There was also a display of a wide range of solid wooden furniture produced by Sarawak furniture manufacturers to promote sales of these products in Singapore.

Awang Tengah also informed visitors at the seminar the Sarawak economy is the third largest in Malaysia, with real Gross Domestic Product (GDP) at USD32.9 billion and GDP growth of four-to-five per cent annually.

“Sarawak has a land mass of 12.4 million hectares where approximately 63 per cent is under forest cover. We are known for our unique blend of multi-ethnic culture, and flora and fauna.

“Sarawak is also endowed with abundant natural resources such as oil and gas, hydropower potential, timber and other mineral resources such as coal, kaolin clay and silica sand. We want to value add further these resources to accelerate our economic development,” he said.

The deputy chief minister, who is also chairman of STIDC Board of Management, said the Sarawak government is committed towards ensuring that its forest resources are sustainably managed.

“We recognise the value and the significant role of our forest. We practise sustainable forest management to ensure that our timber industry will continue to contribute significantly towards the socio-economic development of Sarawak.”

He said the direction of the state’s timber industry is moving towards the utilisation of alternative raw materials from planted forest, as the production of logs from natural forest will reduce further in future.

The Sarawak government’s policy on forest plantation is to establish one million hectares of planted forests by 2025 to ensure sustainable and renewal supply of raw materials for the timber-based industry, especially downstream activities such as fibreboards, floorings and furniture among others, he added.

To date, he said a total area of more than 400,000 hectares has been planted, while pointing out that the government has also made it mandatory for all long-term forest timber licensees to obtain Forest Management Certification by 2022.

“This certification will provide concrete and verifiable evidence that the forest management unit is being managed on a sustainable basis. This initiative not only widens the market access and acceptance for our timber products but it also enhances state’s image on forest management globally,” he stressed.

Awang Tengah further stated that the state has implemented its timber legality system known as the Sarawak Timber Legality Verification System (STLVS), which covers the processes of timber licensing, harvesting, transporting, manufacturing and trading of logs and timber products in Sarawak.

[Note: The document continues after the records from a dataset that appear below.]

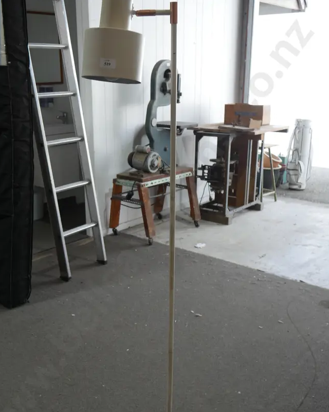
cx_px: 147
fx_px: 487
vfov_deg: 45.7
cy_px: 237
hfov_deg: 37.3
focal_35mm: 40
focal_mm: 16
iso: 200
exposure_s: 1/125
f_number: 4.5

He said the system has been enhanced with additional element to allow a third party to audit forest and trade activities, adding the system has been recognised and accepted by overseas buyers with special documentation arrangement with Japan, Australia and South Korea.

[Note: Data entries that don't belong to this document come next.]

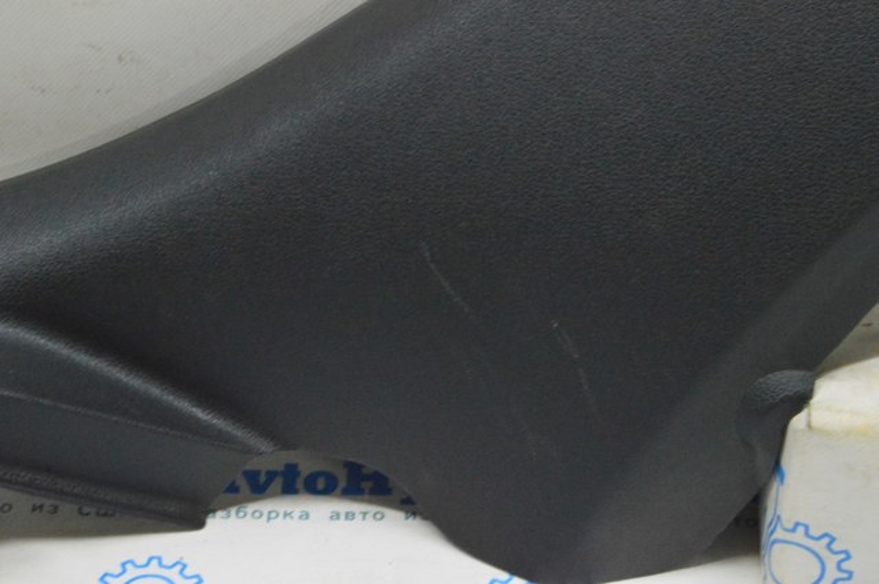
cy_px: 292
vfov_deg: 18.1
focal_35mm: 75
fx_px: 1829
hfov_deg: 27.0
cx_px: 440
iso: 6400
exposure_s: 1/15
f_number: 20
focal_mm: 50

Singapore, he pointed out, was once an important market for Sarawak timber products, with export of timber products – mainly plywood and sawn timber – to island peaking at RM231 million in 1997.

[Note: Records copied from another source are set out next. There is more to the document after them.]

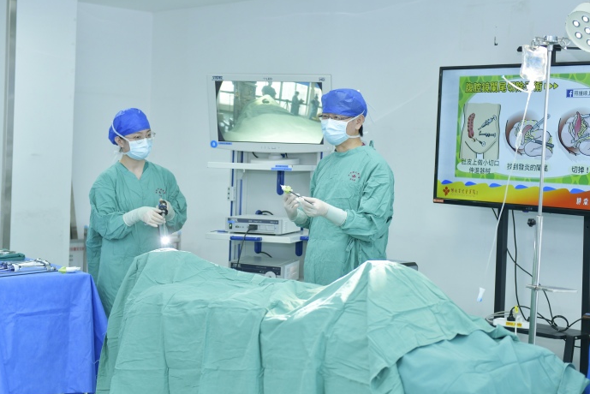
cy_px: 205
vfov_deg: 20.9
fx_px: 1066
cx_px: 307
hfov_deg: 30.9
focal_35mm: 65
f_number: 2.8
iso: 1000
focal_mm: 56
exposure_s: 1/250
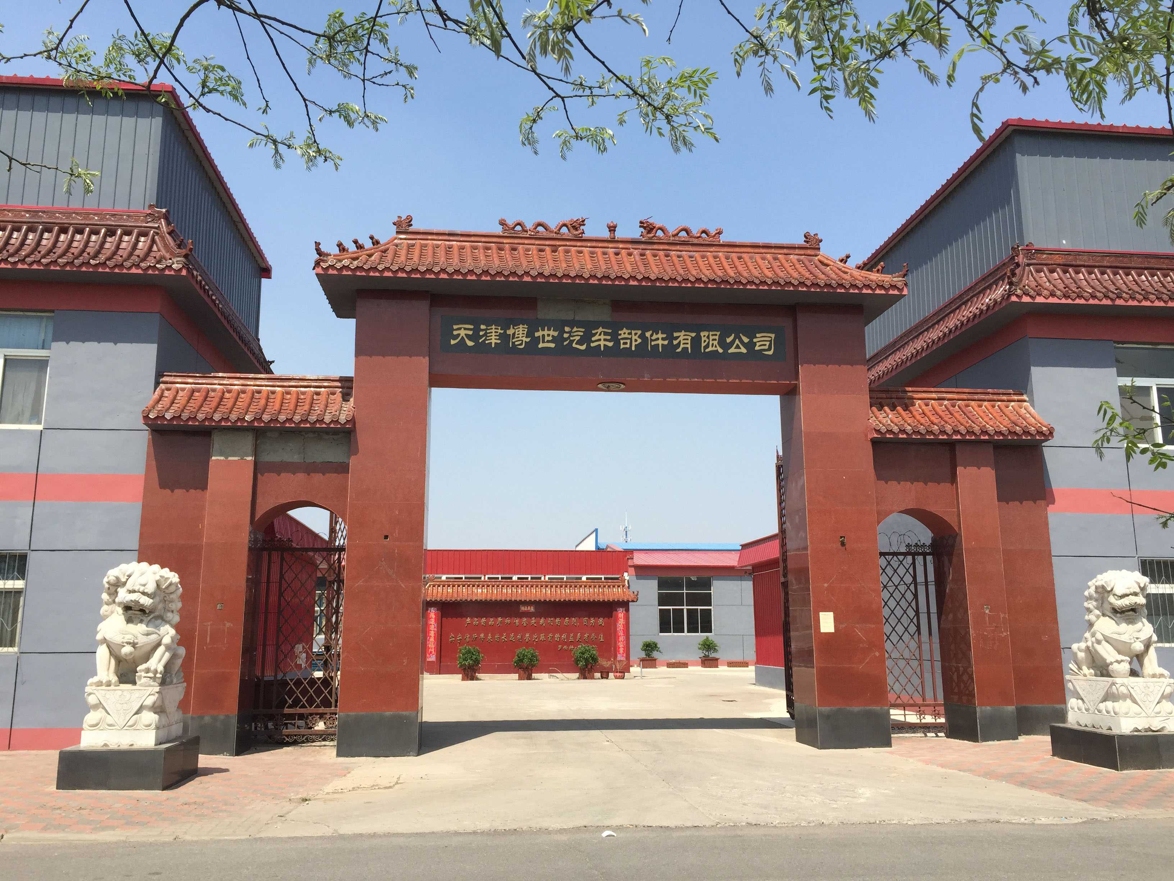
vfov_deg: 48.2
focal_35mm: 29
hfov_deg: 61.7
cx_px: 587
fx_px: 984
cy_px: 440
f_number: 2.2
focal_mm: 4.15
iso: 32
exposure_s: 1/1582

“However, the export value to Singapore has reduced significantly over the past several years. It is my hope that our mission today (Wednesday) will be able to revive and increase the export of furniture and other timber products to Singapore as we have experienced 20 years ago,” he added.

Awang Tengah also said the opening of the Sarawak Trade and Tourism Office in Singapore (Statos) was an acknowledgement by the state of Singapore’s strength in the business world, adding Statos will leverage on Singapore’s global connections to provide linkages between Sarawak and the world.

“Sarawak is a favourable investment destination to foreign investors and has remained as the top three preferred investment destinations in Malaysia over the past six years. Foreign investors are able to enjoy tax incentives such as Pioneer Status or Investment Tax Allowance and Reinvestment Allowance which are offered by the federal government.

“The Sarawak government also provides incentives such as competitively priced power and water tariffs, affordable industrial land with flexible terms of payments, and investors are able to enjoy 30 per cent rebate on land premium if projects are completed and operational within three years.”